Drug/Laboratory Test Interactions:
None known

Phenytoin, phenobarbital, ephedrine, and rifampin may enhance the metabolic clearance of corticosteroids resulting in decreased blood levels and lessened physiologic activity, thus requiring adjustment in corticosteroid dosage.

Fluid and electrolyte disturbances:
Sodium retention, fluid retention, congestive heart failure in susceptible patients, potassium loss, hypokalemic alkalosis, hypertension.
Muscle weakness, steroid myopathy, loss of muscle mass, osteoporosis, vertebral compression fractures, aseptic necrosis of femoral and humeral heads, pathologic fracture of long bones, tendon rupture.
Peptic ulcer with possible subsequent perforation and haemorrhage, perforation of the small and large bowel, particularly in patients with inflammatory bowel disease, pancreatitis, abdominal distention, ulcerative oesophagitis.
Impaired wound healing, thin fragile skin, petechiae and ecchymoses, erythema, increased sweating, may suppress reactions to skin tests, burning or tingling, especially in the perineal area (after IV injection), other cutaneous reactions, such as allergic dermatitis, urticaria, angioneurotic edema.

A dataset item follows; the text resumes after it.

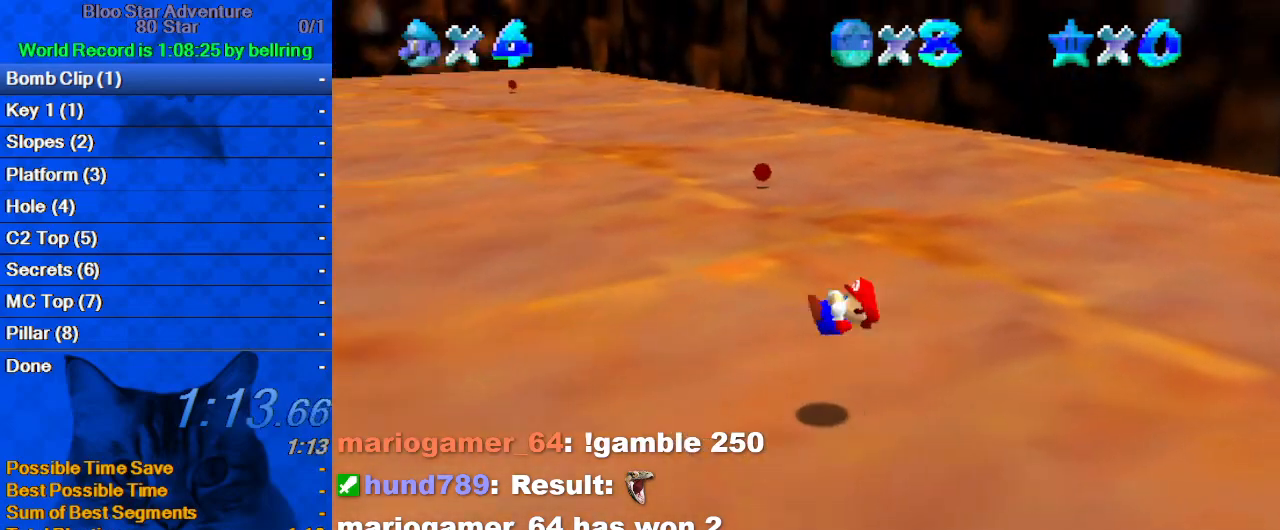
{"keys": ["down"], "events": [[33, "ctrl", "up"], [33, "shift", "up"], [233, "a", "down"], [333, "left", "up"], [400, "a", "up"]]}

Convulsions, increased intracranial pressure with papilloedema (pseudotumour cerebri) usually after treatment, vertigo, headache, psychic disturbances.

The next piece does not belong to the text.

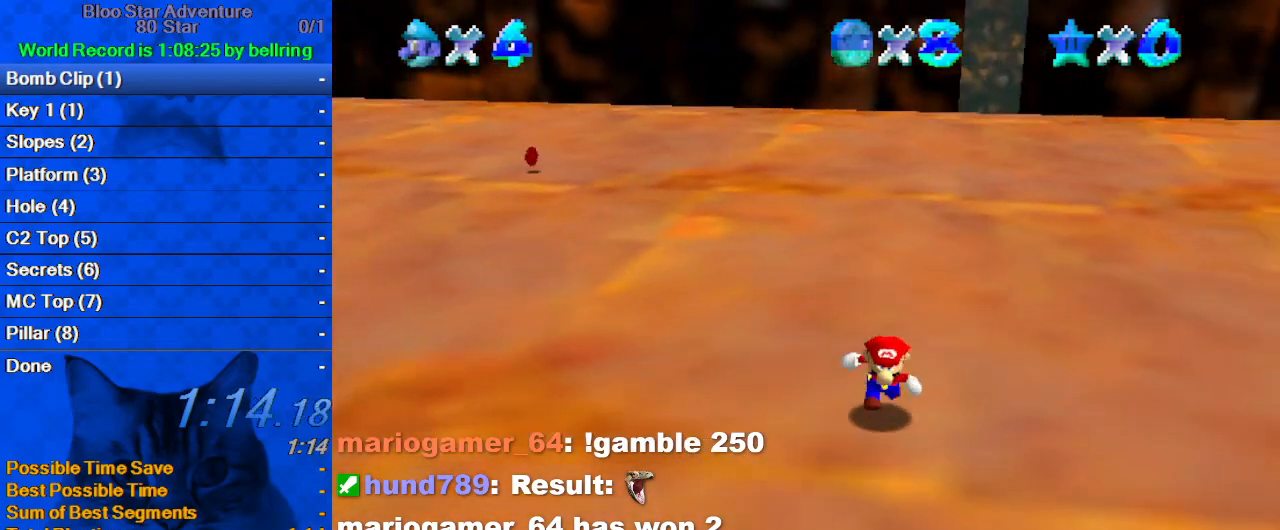
{"keys": ["down"], "events": []}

Menstrual irregularities, development of Cushingoid state, suppression of growth in children, secondary adrenocortical and pituitary unresponsiveness, particularly in times of stress, as in trauma, surgery, or illness, decreased carbohydrate tolerance, manifestations of latent diabetes mellitus, increased requirements for insulin or oral hypoglycaemic agents in diabetics, hirsutism.
Negative nitrogen balance due to protein catabolism.
Myocardial rupture following recent myocardial infarction
Anaphylactoid or hypersensitivity reactions, thromboembolism, weight gain, increased appetite, nausea, malaise, hiccups.